I'd argue against the temptation to treat generators like lists. The simple but naive approach is the simple one-liner:
gen = (i for i in range(10))
list(gen)[3]
But remember, generators aren't like lists. They don't store their intermediate results anywhere, so you can't go backwards. I'll demonstrate the problem with a simple example in the python repl:
>>> gen = (i for i in range(10))
>>> list(gen)[3]
3
>>> list(gen)[3]
Traceback (most recent call last):
File "<stdin>", line 1, in <module>
IndexError: list index out of range
Once you start going through a generator to get the nth value in the sequence, the generator is now in a different state, and attempting to get the nth value again will return you a different result, which is likely to result in a bug in your code.

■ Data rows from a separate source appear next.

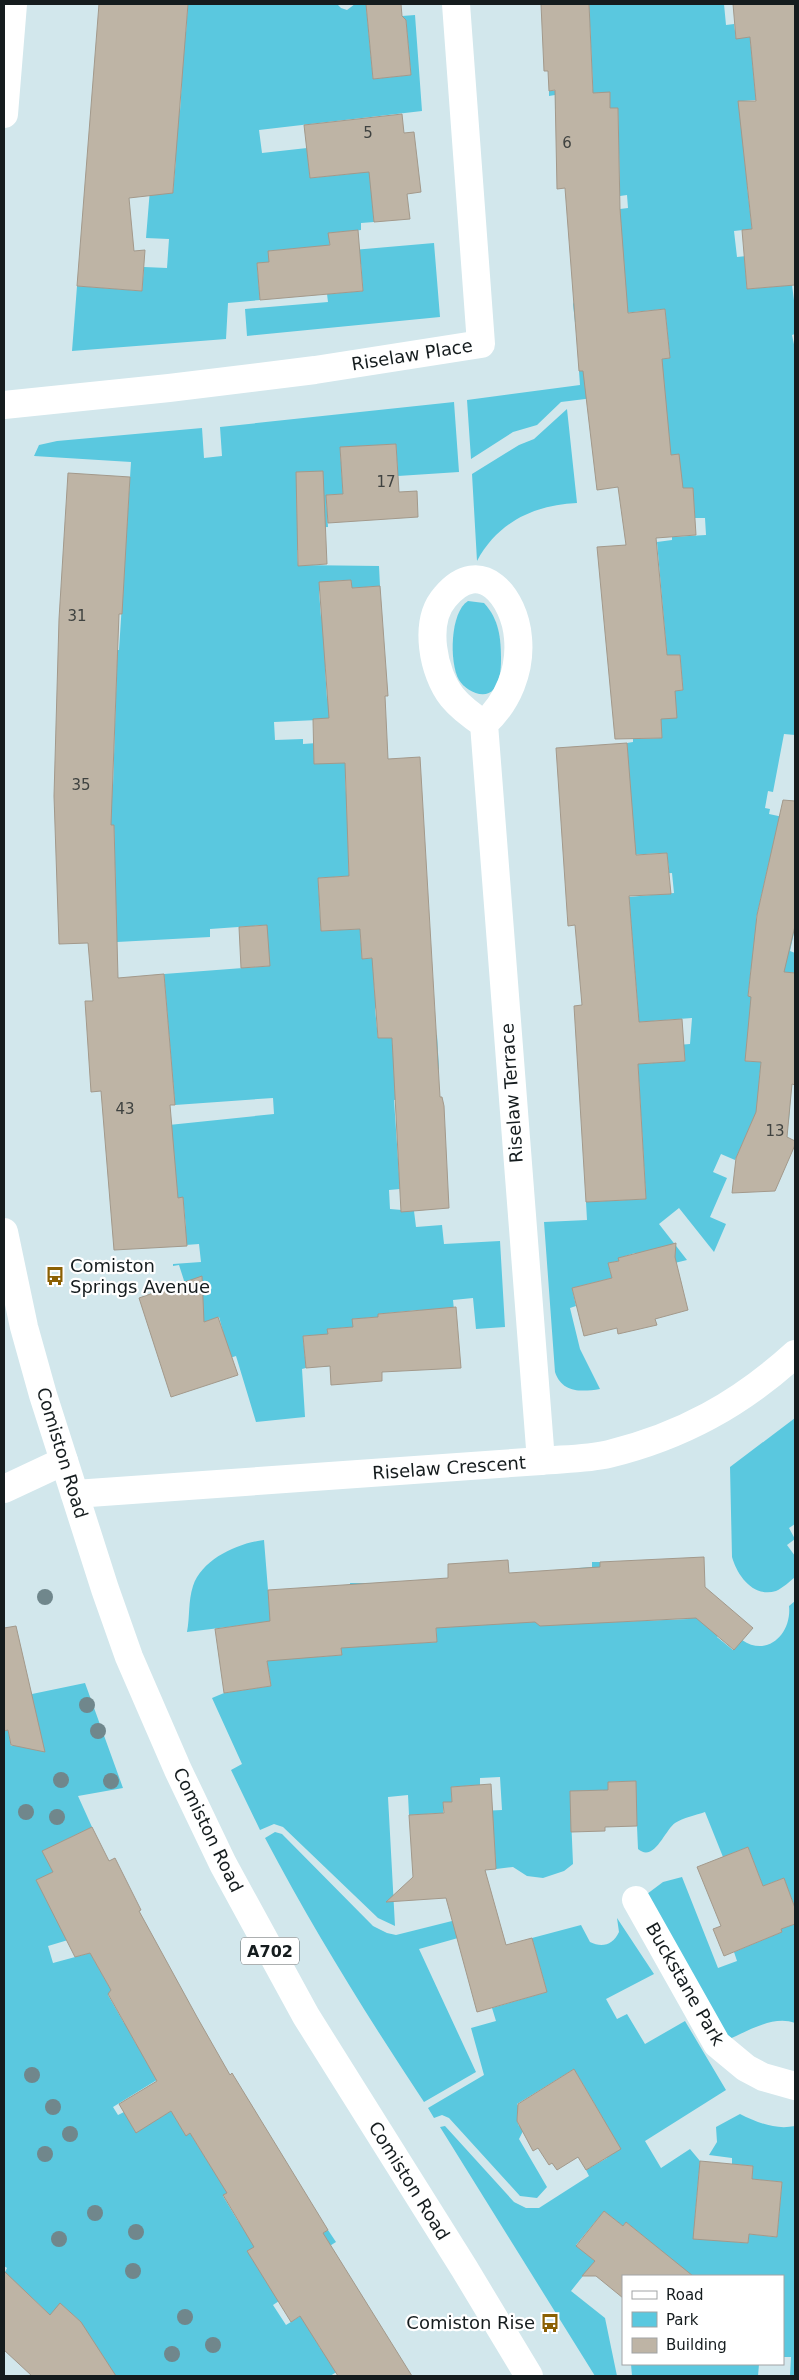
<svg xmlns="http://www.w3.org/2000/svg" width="799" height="2380" font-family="'DejaVu Sans',sans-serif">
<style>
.green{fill:#5ac8df}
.building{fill:#beb4a5;stroke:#a3998b}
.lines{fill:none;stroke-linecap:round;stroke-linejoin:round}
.minor{stroke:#fff;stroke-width:28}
.major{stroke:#fff;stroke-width:28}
.tree{fill:#70878c}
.labels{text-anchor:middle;stroke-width:4.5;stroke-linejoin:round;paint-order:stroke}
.number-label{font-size:15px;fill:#3f4240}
.shield{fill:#fff;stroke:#5b6062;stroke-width:1}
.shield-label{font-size:16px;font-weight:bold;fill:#151c1e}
.street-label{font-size:18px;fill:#151c1e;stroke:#fff}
.poi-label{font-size:18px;fill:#151c1e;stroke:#fff;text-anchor:start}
</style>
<rect width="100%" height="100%" fill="#d2e7ec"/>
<g class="green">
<polygon points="188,4 337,4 341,8 347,10 355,4 366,4 373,79 411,75 406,20 402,16 415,15 422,111 259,130 262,153 307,148 310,178 349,174 348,162 376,159 380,196 372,198 374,222 361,223 361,230 329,233 330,252 434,243 440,317 247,336 245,309 328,302 327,294 363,291 361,264 325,267 323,246 269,251 269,262 257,264 260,300 228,303 226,339 72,351 77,286 142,291 144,267 167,268 169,239 146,238 150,189 173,191 176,159 152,157 156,110 180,111 182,79 159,78 162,30 186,32"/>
<path d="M 589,4 L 724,4 L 726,25 L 734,24 L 736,38 L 750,37 L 756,100 L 743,101 L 765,182 L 747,185 L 752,229 L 734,231 L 737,257 L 778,253 L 776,233 L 795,231 L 795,257 L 745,262 L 747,289 L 792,285 L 795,308 L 795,334 L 792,335 L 795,349 L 795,735 L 784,734 L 773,792 L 768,791 L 765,808 L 770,809 L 769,814 L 783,817 L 779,836 L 795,839 L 795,850 L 785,846 L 780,864 L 769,862 L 756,919 L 795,928 L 790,951 L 795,953 L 795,973 L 751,969 L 748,996 L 767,998 L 745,1061 L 761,1062 L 759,1081 L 770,1091 L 791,1092 L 789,1120 L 775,1115 L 752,1122 L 735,1160 L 721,1154 L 713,1172 L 727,1178 L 710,1217 L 726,1224 L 714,1252 L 679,1208 L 659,1224 L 687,1260 L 646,1270 L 635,1253 L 619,1258 L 619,1261 L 608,1263 L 612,1278 L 572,1288 L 576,1306 L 570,1308 L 580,1349 L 600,1389 C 581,1392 562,1393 555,1372 L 544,1222 L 587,1220 L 586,1202 L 646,1199 L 638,1064 L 685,1061 L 684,1048 L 652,1050 L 652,1047 L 690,1044 L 692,1018 L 639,1022 L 629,897 L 674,893 L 672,873 L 642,875 L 669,871 L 667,853 L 624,855 L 629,774 L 627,743 L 633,742 L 633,739 L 662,738 L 661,724 L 633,724 L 675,691 L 683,690 L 680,655 L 667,655 L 657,542 L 672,540 L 672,537 L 706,535 L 705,518 L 695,518 L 692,488 L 641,491 L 656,457 L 658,390 L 561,402 L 537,425 L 513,432 L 471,459 L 467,400 L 580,385 L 579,371 L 670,358 L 665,309 L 582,317 L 583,322 L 575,322 L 573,304 L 620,209 L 628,208 L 627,195 L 620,196 L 618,108 L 555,109 L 555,95 L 549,96 L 549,91 L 593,89 Z"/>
<polygon points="454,402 459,472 398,476 396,444 340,448 343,494 326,495 328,527 298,528 325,549 297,550 298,565 379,566 380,586 352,588 351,580 335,581 319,591 321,617 334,616 337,666 325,667 327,699 339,699 361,718 274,722 275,740 303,739 303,744 345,741 357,762 358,777 345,777 346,793 374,841 348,843 349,876 318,878 319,896 350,894 350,899 319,901 321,931 360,929 362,959 383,957 374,984 374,991 385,990 375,1009 378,1038 392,1038 392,1045 409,1037 437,1035 439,1069 407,1099 394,1100 400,1189 389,1190 390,1209 414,1211 416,1227 442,1225 444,1244 500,1241 505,1327 476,1329 473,1298 453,1300 455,1320 419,1310 378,1314 378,1317 353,1319 353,1327 328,1329 330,1366 324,1367 321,1335 303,1336 306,1368 302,1369 305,1417 256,1422 236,1356 217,1362 223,1380 217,1382 204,1341 224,1335 219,1317 198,1324 179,1265 173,1266 173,1264 201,1262 199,1244 172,1246 186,1228 183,1198 160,1199 130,1129 274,1114 273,1098 175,1105 164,974 269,966 268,947 240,949 240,945 267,943 266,925 210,929 210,937 117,942 114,825 71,826 70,811 54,812 54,807 113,786 117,664 88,649 119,650 131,462 34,456 39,445 57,441 202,428 204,458 222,456 220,427"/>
<path d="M 567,409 L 577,503 C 534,505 498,522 477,561 L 472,474 L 519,445 L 534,439 Z"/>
<path d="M 468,601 L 484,603 C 499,619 501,638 501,660 C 501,670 500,680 494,689 C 484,701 465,690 459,680 C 449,663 450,612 468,601 Z"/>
<path d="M 795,1418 L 795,1524 L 789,1528 L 795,1539 L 787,1545 L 795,1556 L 795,1577 C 790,1581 783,1588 776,1591 C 753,1598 737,1575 732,1557 L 730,1467 Z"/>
<path d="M 264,1540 L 270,1615 L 289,1614 L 318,1657 L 341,1655 L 341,1646 L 354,1636 L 350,1583 L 374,1583 L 370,1646 L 437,1642 L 433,1579 L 521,1607 L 582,1623 L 579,1568 L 592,1567 L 592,1562 L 600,1562 L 602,1592 L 615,1622 L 688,1619 L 688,1602 L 725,1604 L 709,1622 L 720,1633 L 717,1637 L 733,1650 L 742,1640 C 768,1658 792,1633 789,1606 L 795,1601 L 795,1908 L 784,1878 L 763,1886 L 748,1847 L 723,1857 L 705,1812 C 696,1815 683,1818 675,1823 C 665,1830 654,1863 638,1849 L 635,1781 L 608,1782 L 609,1827 L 605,1827 L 603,1790 L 570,1792 L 573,1864 L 564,1871 L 543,1878 L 527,1876 L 513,1867 L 496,1869 L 494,1839 L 481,1811 L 502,1810 L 500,1777 L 480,1778 L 480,1785 L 451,1787 L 452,1802 L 443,1802 L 443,1813 L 409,1815 L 408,1795 L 388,1797 L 395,1926 L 378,1918 L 283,1827 L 274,1824 L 260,1830 L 231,1770 L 242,1764 L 212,1698 L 224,1693 L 271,1686 L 261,1623 L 187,1632 C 190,1617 188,1601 193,1586 C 202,1559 238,1543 264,1540 Z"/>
<polygon points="85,1683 123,1788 78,1796 92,1827 43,1851 53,1872 37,1880 78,1937 48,1946 53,1963 90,1953 111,1990 108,1995 124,2023 129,2023 133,2030 130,2033 136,2044 141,2045 160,2078 113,2107 118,2115 124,2112 136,2132 171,2111 186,2135 190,2133 220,2181 230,2191 223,2196 238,2221 282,2258 328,2230 336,2242 269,2284 279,2301 273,2305 286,2325 302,2315 320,2348 366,2354 330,2376 110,2376 114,2374 99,2350 58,2376 53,2376 43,2362 81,2322 61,2304 50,2315 25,2291 4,2313 4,2274 7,2268 4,2266 4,1731 8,1730 11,1746 21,1744 32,1694"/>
<path d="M 275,1832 L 282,1834 L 373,1926 L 387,1933 L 396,1935 L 496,1910 L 458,1938 L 419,1949 L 476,2072 L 424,2102 C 367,2016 313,1929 265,1838 Z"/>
<path d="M 682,1877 L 718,1968 L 737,1961 L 734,1952 L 782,1932 L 781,1929 L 795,1924 L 795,2023 C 773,2015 749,2031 729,2039 L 647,1894 L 663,1882 Z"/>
<path d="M 617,1918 L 654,1974 L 606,1999 L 617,2019 L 627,2014 L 645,2044 L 685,2021 L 726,2090 L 645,2141 L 661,2168 L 690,2149 L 700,2161 L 695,2216 L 726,2219 L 724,2241 L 748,2243 L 749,2234 L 777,2237 L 782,2182 L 752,2179 L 753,2166 L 732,2164 L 732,2158 L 709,2155 L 717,2142 L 716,2127 L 740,2114 C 758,2123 776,2130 795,2126 L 795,2376 L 790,2376 L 791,2357 L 783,2357 L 783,2276 L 663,2276 L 675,2262 L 626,2222 L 623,2226 L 604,2211 L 576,2245 L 595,2261 L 571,2291 L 605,2318 L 617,2376 L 595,2376 L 440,2127 L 445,2126 L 514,2202 L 526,2208 L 539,2208 L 589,2176 L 586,2170 L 607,2158 L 590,2128 L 604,2120 L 574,2069 L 517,2104 L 521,2111 L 517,2113 L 517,2121 L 519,2126 L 525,2127 L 519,2139 L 547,2187 L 537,2198 L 520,2196 L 449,2118 L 442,2115 L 434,2118 L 428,2108 L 484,2075 L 471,2028 L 496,2021 L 492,2008 L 547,1992 L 532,1938 L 581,1925 L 590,1942 C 602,1948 613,1945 619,1932 Z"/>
<polygon points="631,2364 759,2364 758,2376 632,2376"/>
</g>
<g class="building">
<polygon points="99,4 188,4 173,191 173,193 129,198 134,251 145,250 142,291 77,286"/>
<polygon points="366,4 401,4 402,16 406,20 411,75 373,79"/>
<polygon points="541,4 589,4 593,93 610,92 610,108 618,108 620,209 628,313 665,309 670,358 662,359 671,455 679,454 683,488 693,488 696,535 656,538 667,655 680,655 683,690 675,691 677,718 661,719 662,738 615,739 597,547 626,545 618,487 597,490 583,371 579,371 565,188 557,189 555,90 549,91 548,71 544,71"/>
<polygon points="733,4 795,4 795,285 747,289 742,230 752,229 738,101 756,101 750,37 736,39"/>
<polygon points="402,114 404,133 414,132 421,192 407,194 410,219 374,222 369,172 310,178 304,125"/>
<polygon points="358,230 363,291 260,300 257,263 269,262 268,251 330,245 328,233"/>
<polygon points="396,444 399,492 417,491 418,517 328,523 326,495 343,494 340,447"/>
<polygon points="323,471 327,564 298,566 296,472"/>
<polygon points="68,473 130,477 122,614 119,614 111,825 114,825 118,978 164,974 175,1105 170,1105 178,1198 183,1197 187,1246 114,1250 101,1091 91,1092 85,1001 93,1001 88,943 59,944 54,796 59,619"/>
<polygon points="351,580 352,588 380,586 388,696 385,696 388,759 420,757 440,1097 442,1097 444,1106 449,1208 401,1212 392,1038 378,1038 372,958 362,959 360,929 321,931 318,878 349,876 345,763 314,764 313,719 329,718 319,582"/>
<polygon points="627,743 636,855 667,853 671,894 629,896 639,1022 682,1019 685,1061 638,1064 646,1199 586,1202 574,1006 582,1005 575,925 568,926 556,748"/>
<polygon points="783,800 795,801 795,926 784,972 795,973 795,1085 792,1084 787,1137 795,1141 795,1145 775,1191 732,1193 736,1158 756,1112 761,1062 745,1061 751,997 748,996 757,915"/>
<polygon points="267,925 270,966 241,968 239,927"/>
<polygon points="676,1243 675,1257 688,1310 655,1319 657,1325 618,1334 617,1328 584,1336 572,1288 612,1278 608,1263 619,1261 618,1258"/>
<polygon points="202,1276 204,1322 218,1317 238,1375 171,1397 139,1298"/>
<polygon points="456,1307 461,1368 382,1372 382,1381 331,1385 330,1366 306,1368 303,1336 328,1334 327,1329 353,1327 352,1319 378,1317 378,1314"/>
<polygon points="704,1557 705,1587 753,1628 734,1650 696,1618 540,1626 535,1622 436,1628 437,1642 341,1648 342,1655 267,1661 271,1686 224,1693 215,1629 270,1621 268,1590 448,1578 448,1564 508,1560 509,1573 600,1567 600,1562"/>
<polygon points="16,1626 45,1752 11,1745 8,1730 4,1731 4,1628"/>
<polygon points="636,1781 637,1826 605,1827 605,1831 571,1832 570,1791 608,1790 608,1782"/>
<polygon points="491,1784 496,1869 485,1870 506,1945 532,1938 547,1992 477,2012 446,1898 386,1902 413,1877 409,1815 444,1813 443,1802 452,1802 451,1787"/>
<polygon points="92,1827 109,1861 115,1858 141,1910 139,1911 197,2017 230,2075 232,2073 328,2230 323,2233 412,2376 338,2376 300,2316 291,2322 247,2251 254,2247 223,2195 227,2193 190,2133 186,2136 171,2111 136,2133 119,2104 157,2081 108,1994 111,1990 90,1953 75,1957 36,1880 53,1872 42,1851"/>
<polygon points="748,1847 763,1886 784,1878 795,1908 795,1924 781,1929 782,1932 724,1956 713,1929 721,1926 697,1867"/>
<polygon points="574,2069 621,2149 586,2170 578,2157 557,2170 552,2163 549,2165 538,2148 533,2151 517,2121 518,2104"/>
<polygon points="700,2161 753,2166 752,2179 782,2182 777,2237 749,2234 748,2243 693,2239"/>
<polygon points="604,2211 623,2226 626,2222 693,2276 623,2276 623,2298 596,2276 582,2276 595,2261 576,2246"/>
<polygon points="4,2271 50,2315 60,2303 81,2322 116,2376 32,2376 4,2350"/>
</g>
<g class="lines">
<g class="minor">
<polyline points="4,405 169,388 315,370 481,344 456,4"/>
<path d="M 484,724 C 472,716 461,708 452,697 C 433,673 423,622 445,597 C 481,554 515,598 518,638 C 521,670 508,702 484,724 L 541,1461"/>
<polyline points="4,1489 64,1461"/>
<path d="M 75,1494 L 541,1461 C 563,1459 588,1459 609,1454 C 682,1436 740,1404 795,1354"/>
<polyline points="636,1900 717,2044 746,2068 763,2077 795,2086"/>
</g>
<g class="major">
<polyline points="4,114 13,4"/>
<polyline points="4,1232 24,1327 43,1395 105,1589 129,1657 178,1770 223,1864 306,2016 464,2268 529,2376"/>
</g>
</g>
<g class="tree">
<circle cx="45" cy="1597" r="8"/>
<circle cx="87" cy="1705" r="8"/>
<circle cx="98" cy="1731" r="8"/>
<circle cx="61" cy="1780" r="8"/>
<circle cx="111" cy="1781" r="8"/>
<circle cx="26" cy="1812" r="8"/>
<circle cx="57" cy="1817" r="8"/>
<circle cx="32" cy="2075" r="8"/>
<circle cx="53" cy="2107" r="8"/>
<circle cx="70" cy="2134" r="8"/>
<circle cx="45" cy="2154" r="8"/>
<circle cx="95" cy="2213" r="8"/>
<circle cx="136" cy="2232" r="8"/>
<circle cx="59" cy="2239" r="8"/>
<circle cx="133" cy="2271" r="8"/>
<circle cx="185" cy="2317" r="8"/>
<circle cx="213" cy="2345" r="8"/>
<circle cx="172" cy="2354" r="8"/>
</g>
<defs>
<g id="bus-bare" transform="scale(1.5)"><path d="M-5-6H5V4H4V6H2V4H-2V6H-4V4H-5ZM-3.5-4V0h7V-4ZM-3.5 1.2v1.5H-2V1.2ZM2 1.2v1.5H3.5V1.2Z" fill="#8b6003" stroke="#fff" stroke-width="2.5" paint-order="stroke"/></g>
</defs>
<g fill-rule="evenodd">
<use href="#bus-bare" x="55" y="1276"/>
<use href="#bus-bare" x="550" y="2323"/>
</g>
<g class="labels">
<g class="number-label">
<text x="368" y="138">5</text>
<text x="567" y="148">6</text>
<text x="386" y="487">17</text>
<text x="77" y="621">31</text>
<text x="81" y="790">35</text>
<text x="125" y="1114">43</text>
<text x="775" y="1136">13</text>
</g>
<rect class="shield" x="241" y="1937.5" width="58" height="27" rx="4"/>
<g class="shield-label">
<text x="270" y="1957">A702</text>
</g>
<g class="street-label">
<text transform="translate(412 355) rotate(-9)" y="6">Riselaw Place</text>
<text transform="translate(512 1093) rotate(-94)" y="6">Riselaw Terrace</text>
<text transform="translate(62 1453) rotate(73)" y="6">Comiston Road</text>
<text transform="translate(449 1468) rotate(-4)" y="6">Riselaw Crescent</text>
<text transform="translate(208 1830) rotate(64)" y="6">Comiston Road</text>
<text transform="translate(685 1984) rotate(60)" y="6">Buckstane Park</text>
<text transform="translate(409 2181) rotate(58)" y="6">Comiston Road</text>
</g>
<g class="poi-label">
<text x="70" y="1272">Comiston<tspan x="70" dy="21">Springs Avenue</tspan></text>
<text x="535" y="2329" text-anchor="end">Comiston Rise</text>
</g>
</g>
<rect width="799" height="2380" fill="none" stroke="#151c1e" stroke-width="10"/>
<rect x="622" y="2275" width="162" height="90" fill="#ffffff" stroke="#a1a4a5"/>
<rect x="632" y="2291" width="25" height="8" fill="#ffffff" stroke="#a1a4a5"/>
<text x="666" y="2300" font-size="15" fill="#151c1e">Road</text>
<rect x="632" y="2312" width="25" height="15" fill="#5ac8df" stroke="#a1a4a5"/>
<text x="666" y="2325" font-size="15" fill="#151c1e">Park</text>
<rect x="632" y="2338" width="25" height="15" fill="#beb4a5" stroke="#a1a4a5"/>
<text x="666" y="2350" font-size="15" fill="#151c1e">Building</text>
</svg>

Let's take a look at another example, based on the code from the question.
One would initially expect the following to print 4
twice.
gen = (i for i in range(10))
index = 4
for i, v in enumerate(gen):
if i == index:
answer = v
break
print(answer)
for i, v in enumerate(gen):
if i == index:
answer = v
break
print(answer)
but type this into the repl and you get:
>>> gen = (i for i in range(10))
>>> index = 4
>>> for i, v in enumerate(gen):
... if i == index:
... answer = v
... break
...
>>> print(answer)
4
>>> for i, v in enumerate(gen):
... if i == index:
... answer = v
... break
...
>>> print(answer)
9
Good luck tracing that bug down.
As pointed out, if the generator is infinitely long, you can't even convert it to a list. The expression list(gen)
will never finish.
There is a way you could put a lazily evaluated caching wrapper around an infinite generator to make it look like an infinitely long list you could index into at will, but that deserves its own question and answer, and would have major performance implications.